La plupart des camps sont construits rapidement en réaction à des déplacements tout aussi rapides et, dans de nombreux cas, sont planifiés de manière progressive, voire même rétrospective, pour tenter de remettre en ordre leur aménagement chaotique et spontané. Même lorsque la planification initiale de l’espace intègre l’eau et l’assainissement, l’abri, les égouts, l’accès à des routes et des structures destinées à la santé, à l’éducation et à d’autres services, il est difficile de prendre en compte le cycle de vie intégral du camp pendant la phase de conception ; les résistances politiques, les limitations financières et l’absence d’accord sur la durée du camp sont les principaux facteurs entravant la planification à long terme.

Le contexte politique est un facteur déterminant pour qu’une installation soit adaptée aux réfugiés. L’attitude des communautés d’accueil, les préoccupations d’ordre sécuritaire et la disposition du gouvernement d’accueil à honorer ses obligations ont un impact direct sur la viabilité et l’adéquation des installations pour réfugiés. Dans de nombreux cas, la population déplacée est reléguée sur les terres les moins fertiles, loin des communautés d’accueil, mais aussi des services, avec peu de ressources naturelles à disposition. Cette situation limite les possibilités d’intégration avec les services existants et impose aux bailleurs d’assumer durablement le fardeau financier de ces installations, qui ont peu de chances d’être viables si elles ne sont pas continuellement soutenues par des programmes.
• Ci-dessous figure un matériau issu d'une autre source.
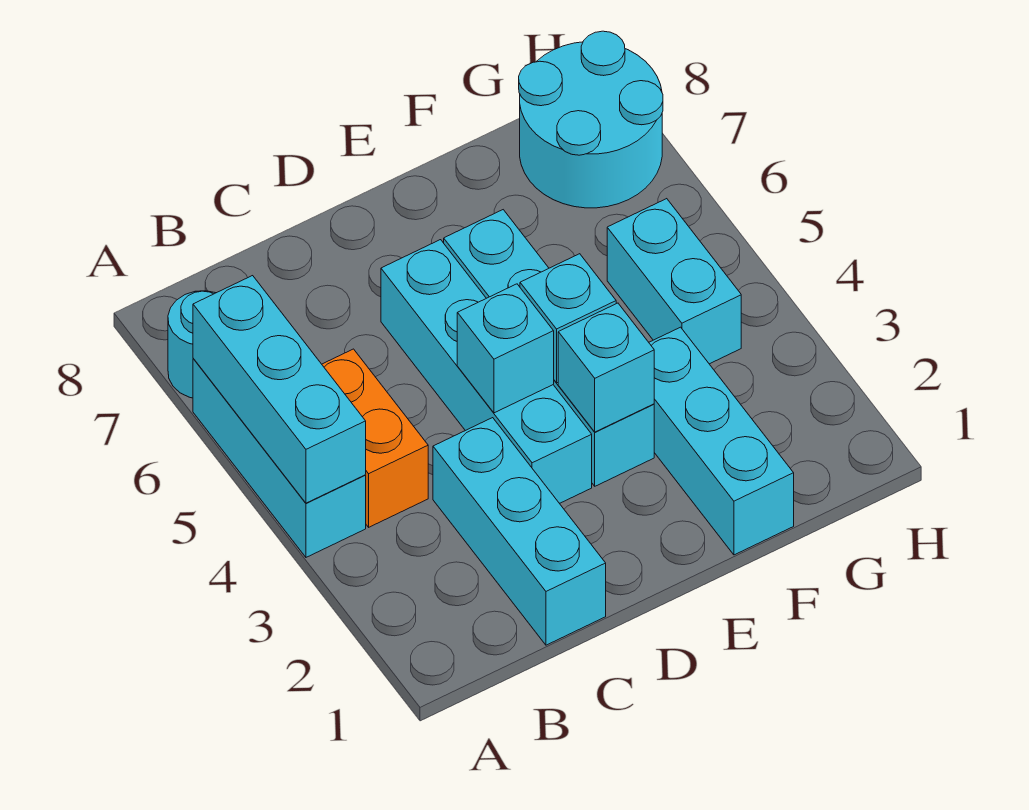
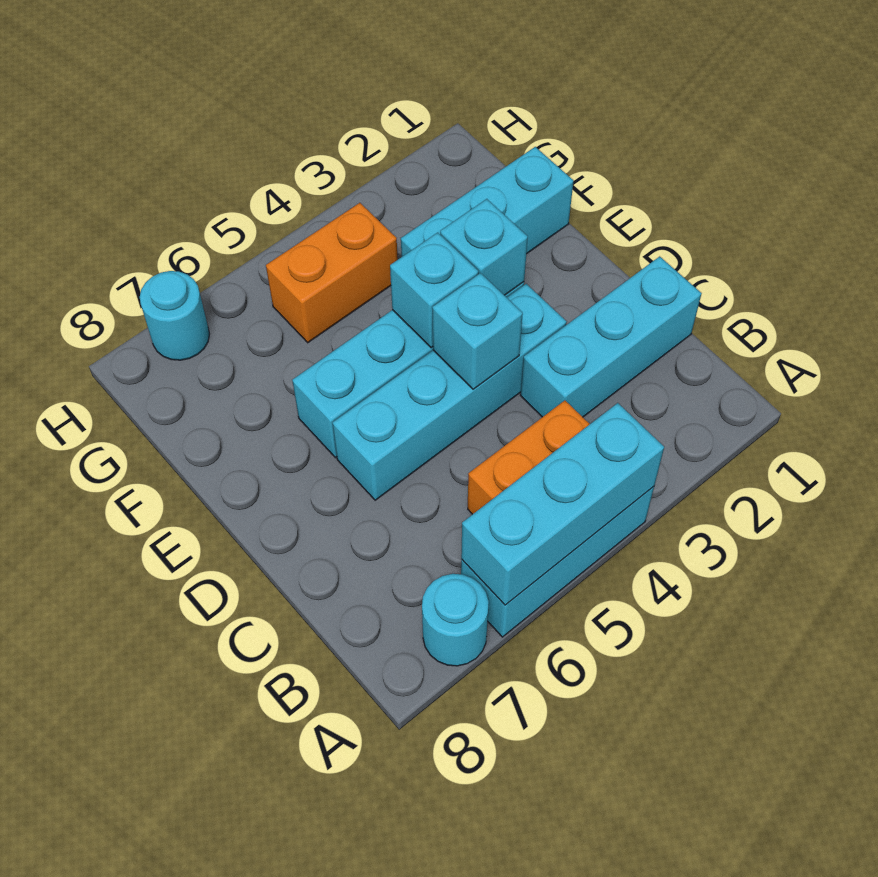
cyan 1x2 brick [607,199,741,364] -> orange 1x2 brick [266,203,398,343]
cyan 2x2 round brick [519,31,663,208] -> cyan 1x1 round brick [140,271,209,360]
Les facteurs permettant à un camp de réfugiés de prospérer, et pas simplement d’exister, sont rarement explicites et faciles à identifier, et peuvent évoluer au cours du temps. Toutefois, une communauté de réfugiés résiliente investira dans un camp si des facteurs propices sont réunis, par exemple leur statut juridique, la sécurité foncière et des opportunités économiques. S’il est possible d’obtenir l’engagement politique ainsi que les ressources nécessaires pour le développement progressif d’un camp en installation durable, la coordination des investissements à long terme des acteurs humanitaires et du développement pourrait favoriser la planification stratégique d’une communauté, en émulant autant que possible les approches conventionnelles de l’aménagement urbain. Les approches de la planification spatiale appréhendant les installations pour réfugiés comme des « nœuds » (c'est-à-dire des espaces reliés aux activités physiques, sociales et économiques des territoires adjacents) plutôt que comme des « îles » sont des concepts utiles tant pour la planification à court terme que pour l’organisation stratégique d’interventions ultérieures.

L’exemple de M’Bera en Mauritanie

Depuis 2012, environ 46 000 personnes ayant fui les conflits et l’insécurité du nord du Mali se sont établies dans le camp de M’Bera, dans le sud-est de la Mauritanie ; environ 100 personnes continuent d’arriver chaque semaine. L’approche de l’hébergement adoptée dans le camp visait initialement à fournir des tentes et des trousses d’abri d’urgence composées de bâches en plastique et de fixations. À partir de 2015, le camp entier a été modernisé à l’aide d’un système de construction à base de toiles et de cadres en bois. Les familles réfugiées ont ainsi bénéficié d’un abri amélioré, qui peut être assemblé de diverses manières rappelant les matériaux et la taille des abris nomades traditionnels, qui est modulable selon qu’il fait jour ou nuit, et qui peut être facilement agrandi, modifié, réparé et réassemblé en fonction de l’évolution des besoins des familles réfugiées.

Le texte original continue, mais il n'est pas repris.